The ASCI code has a specific guideline for celebrities which requires advertisements featuring celebrities to not violate the ASCI Code, and for celebrities to be familiar with the code in letter and spirit. Testimonials of celebrities must reflect their genuine, recent opinion and must be based on adequate information or experience about the product or service being advertised. The guidelines mandate that celebrities conduct due diligence to ensure that claims featured in the advertisements can be objectively verified and substantiated. Celebrities, when called upon, need to produce evidence of due diligence.
Alternatively, the advertiser should have developed the advertisement following ASCI’s advertising advice. Additionally, the ASCI code requires celebrities not to participate in the advertisement of a product, treatment or remedies that are prohibited for advertising under the Drugs & Magic Remedies (Objectionable Advertisements) Act, 1954; and the updated Drugs & Cosmetic Act, 1940, and Rules 1945 (Schedule J).

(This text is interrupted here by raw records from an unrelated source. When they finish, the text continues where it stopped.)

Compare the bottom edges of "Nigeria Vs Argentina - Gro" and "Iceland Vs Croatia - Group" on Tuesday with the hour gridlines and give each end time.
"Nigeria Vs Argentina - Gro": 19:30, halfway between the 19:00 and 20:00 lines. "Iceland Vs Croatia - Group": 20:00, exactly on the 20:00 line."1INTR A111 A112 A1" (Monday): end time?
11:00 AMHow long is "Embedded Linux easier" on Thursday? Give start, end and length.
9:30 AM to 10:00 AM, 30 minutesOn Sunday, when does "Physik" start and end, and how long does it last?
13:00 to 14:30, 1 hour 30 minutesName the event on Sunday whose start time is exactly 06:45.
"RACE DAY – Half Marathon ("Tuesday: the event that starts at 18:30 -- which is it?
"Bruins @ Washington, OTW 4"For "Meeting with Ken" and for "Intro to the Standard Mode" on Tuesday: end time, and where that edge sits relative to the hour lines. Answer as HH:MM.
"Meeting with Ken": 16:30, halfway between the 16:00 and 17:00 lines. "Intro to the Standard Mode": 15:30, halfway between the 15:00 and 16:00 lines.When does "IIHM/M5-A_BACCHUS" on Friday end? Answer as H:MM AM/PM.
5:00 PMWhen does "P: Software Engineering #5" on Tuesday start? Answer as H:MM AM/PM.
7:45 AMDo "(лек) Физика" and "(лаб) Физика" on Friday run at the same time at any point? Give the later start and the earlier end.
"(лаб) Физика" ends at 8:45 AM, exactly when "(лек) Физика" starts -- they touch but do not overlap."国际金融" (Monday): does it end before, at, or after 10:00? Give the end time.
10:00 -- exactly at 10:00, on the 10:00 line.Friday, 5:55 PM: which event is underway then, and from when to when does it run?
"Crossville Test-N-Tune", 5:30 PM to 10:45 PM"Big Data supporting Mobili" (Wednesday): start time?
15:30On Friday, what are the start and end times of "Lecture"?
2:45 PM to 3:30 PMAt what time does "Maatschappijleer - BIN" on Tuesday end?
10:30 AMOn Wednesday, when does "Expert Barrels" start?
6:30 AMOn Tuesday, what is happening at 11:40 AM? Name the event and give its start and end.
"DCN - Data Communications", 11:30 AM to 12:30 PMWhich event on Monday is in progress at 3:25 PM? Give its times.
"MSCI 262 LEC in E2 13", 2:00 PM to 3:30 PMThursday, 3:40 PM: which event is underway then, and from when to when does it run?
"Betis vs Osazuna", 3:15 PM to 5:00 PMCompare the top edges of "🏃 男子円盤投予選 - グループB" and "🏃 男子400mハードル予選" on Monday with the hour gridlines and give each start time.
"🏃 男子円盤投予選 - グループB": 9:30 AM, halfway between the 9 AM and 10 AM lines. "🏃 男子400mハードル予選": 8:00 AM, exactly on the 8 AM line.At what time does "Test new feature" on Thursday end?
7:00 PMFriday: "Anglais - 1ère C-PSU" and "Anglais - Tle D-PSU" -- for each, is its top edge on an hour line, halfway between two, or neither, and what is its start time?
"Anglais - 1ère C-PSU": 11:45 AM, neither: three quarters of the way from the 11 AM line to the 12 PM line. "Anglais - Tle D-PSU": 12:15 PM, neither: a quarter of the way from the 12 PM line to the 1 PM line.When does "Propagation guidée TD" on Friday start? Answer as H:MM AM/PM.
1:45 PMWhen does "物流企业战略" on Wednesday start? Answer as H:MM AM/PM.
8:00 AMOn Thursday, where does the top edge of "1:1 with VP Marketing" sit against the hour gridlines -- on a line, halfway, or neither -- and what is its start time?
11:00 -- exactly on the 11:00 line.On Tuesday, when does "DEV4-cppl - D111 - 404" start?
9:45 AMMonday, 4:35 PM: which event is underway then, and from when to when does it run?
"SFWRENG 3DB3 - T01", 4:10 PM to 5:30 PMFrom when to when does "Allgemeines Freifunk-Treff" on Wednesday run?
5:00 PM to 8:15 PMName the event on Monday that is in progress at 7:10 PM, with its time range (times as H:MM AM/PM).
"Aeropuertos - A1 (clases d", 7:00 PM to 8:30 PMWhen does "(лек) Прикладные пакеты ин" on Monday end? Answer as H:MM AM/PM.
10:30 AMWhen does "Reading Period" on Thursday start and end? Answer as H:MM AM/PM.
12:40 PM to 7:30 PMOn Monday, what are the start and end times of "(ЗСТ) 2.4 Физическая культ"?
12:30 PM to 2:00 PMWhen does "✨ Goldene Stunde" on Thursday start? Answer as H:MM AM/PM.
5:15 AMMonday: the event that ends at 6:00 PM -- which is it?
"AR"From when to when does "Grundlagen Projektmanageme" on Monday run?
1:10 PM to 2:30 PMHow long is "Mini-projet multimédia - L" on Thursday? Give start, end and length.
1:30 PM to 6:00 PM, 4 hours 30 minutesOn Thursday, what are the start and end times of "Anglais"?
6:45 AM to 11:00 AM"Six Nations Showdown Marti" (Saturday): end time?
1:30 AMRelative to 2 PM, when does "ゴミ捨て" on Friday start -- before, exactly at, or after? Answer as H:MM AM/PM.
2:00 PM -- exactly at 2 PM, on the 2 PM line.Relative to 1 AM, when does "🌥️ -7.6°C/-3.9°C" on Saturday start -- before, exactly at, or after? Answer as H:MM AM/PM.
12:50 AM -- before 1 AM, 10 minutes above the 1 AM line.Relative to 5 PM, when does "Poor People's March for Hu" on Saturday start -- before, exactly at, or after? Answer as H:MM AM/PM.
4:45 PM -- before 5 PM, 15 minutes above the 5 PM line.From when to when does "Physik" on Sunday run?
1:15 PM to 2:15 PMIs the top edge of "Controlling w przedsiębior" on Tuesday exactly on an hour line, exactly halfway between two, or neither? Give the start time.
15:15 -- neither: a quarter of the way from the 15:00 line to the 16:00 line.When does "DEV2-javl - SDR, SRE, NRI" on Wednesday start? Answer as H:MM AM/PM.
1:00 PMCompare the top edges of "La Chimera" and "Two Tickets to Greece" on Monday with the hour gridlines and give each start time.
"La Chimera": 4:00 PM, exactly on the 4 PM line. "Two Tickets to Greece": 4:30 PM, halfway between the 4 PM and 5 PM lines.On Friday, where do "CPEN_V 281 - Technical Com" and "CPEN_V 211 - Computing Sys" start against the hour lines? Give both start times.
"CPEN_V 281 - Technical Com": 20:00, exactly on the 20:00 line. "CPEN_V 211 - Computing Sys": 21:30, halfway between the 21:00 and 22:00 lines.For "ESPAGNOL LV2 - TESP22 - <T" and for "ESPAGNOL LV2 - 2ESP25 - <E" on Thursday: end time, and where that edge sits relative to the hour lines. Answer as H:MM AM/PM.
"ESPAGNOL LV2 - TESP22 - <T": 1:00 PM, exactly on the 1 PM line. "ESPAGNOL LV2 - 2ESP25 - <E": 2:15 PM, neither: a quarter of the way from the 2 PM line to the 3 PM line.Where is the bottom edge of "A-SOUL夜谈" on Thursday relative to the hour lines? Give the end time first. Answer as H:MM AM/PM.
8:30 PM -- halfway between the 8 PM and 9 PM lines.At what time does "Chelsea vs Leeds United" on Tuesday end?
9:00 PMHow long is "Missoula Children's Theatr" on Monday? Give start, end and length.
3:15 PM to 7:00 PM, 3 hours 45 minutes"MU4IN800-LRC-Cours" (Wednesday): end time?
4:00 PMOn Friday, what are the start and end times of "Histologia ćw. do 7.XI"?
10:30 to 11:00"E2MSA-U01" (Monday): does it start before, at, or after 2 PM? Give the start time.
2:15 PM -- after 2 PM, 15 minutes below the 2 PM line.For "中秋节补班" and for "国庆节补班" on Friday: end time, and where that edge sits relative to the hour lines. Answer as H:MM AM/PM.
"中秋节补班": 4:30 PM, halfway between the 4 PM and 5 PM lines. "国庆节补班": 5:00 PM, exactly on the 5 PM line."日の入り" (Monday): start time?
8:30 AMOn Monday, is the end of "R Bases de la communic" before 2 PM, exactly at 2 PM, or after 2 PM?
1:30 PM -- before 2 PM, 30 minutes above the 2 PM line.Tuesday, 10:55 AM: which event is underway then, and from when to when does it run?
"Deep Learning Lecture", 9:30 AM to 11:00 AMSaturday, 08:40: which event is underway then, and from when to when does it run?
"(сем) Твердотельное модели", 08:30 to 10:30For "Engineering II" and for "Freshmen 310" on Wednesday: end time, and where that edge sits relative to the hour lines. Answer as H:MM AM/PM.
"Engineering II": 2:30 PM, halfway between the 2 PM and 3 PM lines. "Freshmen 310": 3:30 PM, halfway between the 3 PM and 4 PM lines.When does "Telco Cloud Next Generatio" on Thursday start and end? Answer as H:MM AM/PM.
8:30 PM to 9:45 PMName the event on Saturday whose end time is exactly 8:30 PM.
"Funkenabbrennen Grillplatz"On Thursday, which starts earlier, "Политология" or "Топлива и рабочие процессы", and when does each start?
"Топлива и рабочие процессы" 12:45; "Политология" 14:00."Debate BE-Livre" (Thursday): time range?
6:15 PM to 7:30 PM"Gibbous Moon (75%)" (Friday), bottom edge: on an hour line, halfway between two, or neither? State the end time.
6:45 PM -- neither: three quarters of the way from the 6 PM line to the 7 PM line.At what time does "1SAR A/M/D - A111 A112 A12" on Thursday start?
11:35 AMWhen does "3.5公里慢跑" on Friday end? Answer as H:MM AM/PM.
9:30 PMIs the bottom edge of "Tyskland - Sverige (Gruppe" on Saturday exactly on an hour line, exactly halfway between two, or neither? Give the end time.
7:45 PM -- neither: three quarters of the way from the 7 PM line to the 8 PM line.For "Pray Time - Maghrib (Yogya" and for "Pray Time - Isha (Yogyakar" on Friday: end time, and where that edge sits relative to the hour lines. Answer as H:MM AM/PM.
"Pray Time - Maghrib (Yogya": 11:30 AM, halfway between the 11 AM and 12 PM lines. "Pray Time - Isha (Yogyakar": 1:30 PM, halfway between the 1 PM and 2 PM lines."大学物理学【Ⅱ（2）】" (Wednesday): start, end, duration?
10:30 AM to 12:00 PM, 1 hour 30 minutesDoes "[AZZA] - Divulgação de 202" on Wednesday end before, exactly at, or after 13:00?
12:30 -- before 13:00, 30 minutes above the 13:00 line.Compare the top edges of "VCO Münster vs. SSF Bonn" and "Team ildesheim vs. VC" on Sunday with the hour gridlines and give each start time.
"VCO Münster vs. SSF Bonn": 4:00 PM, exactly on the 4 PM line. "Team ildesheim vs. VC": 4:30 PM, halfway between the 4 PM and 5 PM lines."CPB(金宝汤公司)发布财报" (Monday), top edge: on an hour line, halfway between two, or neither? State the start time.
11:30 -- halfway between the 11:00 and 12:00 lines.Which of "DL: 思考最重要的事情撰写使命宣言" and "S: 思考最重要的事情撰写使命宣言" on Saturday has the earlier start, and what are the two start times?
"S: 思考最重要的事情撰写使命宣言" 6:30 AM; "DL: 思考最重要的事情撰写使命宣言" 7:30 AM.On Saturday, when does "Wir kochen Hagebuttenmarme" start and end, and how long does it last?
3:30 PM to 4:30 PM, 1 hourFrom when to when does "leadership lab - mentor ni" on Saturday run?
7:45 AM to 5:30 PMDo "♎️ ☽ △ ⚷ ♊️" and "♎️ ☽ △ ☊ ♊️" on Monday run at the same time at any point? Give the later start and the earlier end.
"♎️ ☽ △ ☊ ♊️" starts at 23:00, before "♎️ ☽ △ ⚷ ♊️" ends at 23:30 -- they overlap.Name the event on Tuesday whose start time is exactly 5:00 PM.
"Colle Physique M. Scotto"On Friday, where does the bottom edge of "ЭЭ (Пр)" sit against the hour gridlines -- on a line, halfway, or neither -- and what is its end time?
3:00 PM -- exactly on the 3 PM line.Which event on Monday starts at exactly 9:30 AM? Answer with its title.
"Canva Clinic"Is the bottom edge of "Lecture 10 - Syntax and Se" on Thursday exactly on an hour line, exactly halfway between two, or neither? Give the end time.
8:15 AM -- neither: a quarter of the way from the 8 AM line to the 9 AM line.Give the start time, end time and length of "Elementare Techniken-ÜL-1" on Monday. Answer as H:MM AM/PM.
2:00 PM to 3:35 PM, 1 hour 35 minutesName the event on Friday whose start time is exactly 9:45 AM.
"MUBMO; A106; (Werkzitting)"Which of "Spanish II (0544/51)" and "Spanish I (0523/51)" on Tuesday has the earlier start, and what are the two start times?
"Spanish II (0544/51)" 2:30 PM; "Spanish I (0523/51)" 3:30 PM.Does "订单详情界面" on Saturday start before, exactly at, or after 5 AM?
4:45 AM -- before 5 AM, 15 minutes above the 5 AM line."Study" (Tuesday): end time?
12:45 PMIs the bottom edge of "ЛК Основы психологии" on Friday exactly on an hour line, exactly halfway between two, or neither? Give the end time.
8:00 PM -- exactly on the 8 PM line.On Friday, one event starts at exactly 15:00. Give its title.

Here are some points to remember regarding the new guidelines and the influx of social media influencers as celebrities:
1. Historically, celebrities who could lend credibility for brands and influence large masses of people largely comprised popular actors and sports personalities.
2. However, in the recent years, the phenomenon of social media influencers has created new centers of mass-influence. In this scenario, it was necessary to broaden the definition of celebrities to include such influencers too.
The ASCI code new defines celebrities as individuals that:
3. Get compensated Rs 40 lakh or equivalent value annually for appearing in advertisements or campaigns on any medium and any format
4. Have a social media following of 500,000 or more on any single social media handle
5. It would be important to note that the Consumer Protection Act, 2019 puts the responsibility of due diligence on all endorsers, whether they are celebrities or not. However, due to the disproportionate influence and impact of individuals with large followership, ASCI requires celebrities to demonstrate a much greater responsibility in making sure that their followers do not get deceived or misled.
ASCI has noticed a massive increase in ads featuring celebrities that are misleading. Versus the 55 ads that it processed in 2021-22, ASCI processed over 500 misleading ads featuring celebrities in 2022-23. This shows that in spite of their legal obligations, several celebrities continue to feature in ads that make misleading claims.
Manisha Kapoor, CEO and Secretary General, ASCI, commented, “With the advent of social media and the increasing popularity of influencers on digital media, the definition of celebrities has come to change drastically. Earlier, only personalities from the world of sports or entertainment were considered celebrities. Today, however, the scenario is different. We have a range of personalities who are extremely popular on social media and share a close personal connection with consumers. These personalities affect the spending habits of consumers who trust them. So, it’s vital to ensure consumer protection – especially when celebrities endorse products or services that can cause serious financial loss and physical harm. This update widens ASCI’s ambit and includes all those personalities who have a notable influence as celebrities. With this, we have taken yet another important step in furthering the cause of consumer safety with regard to advertising.”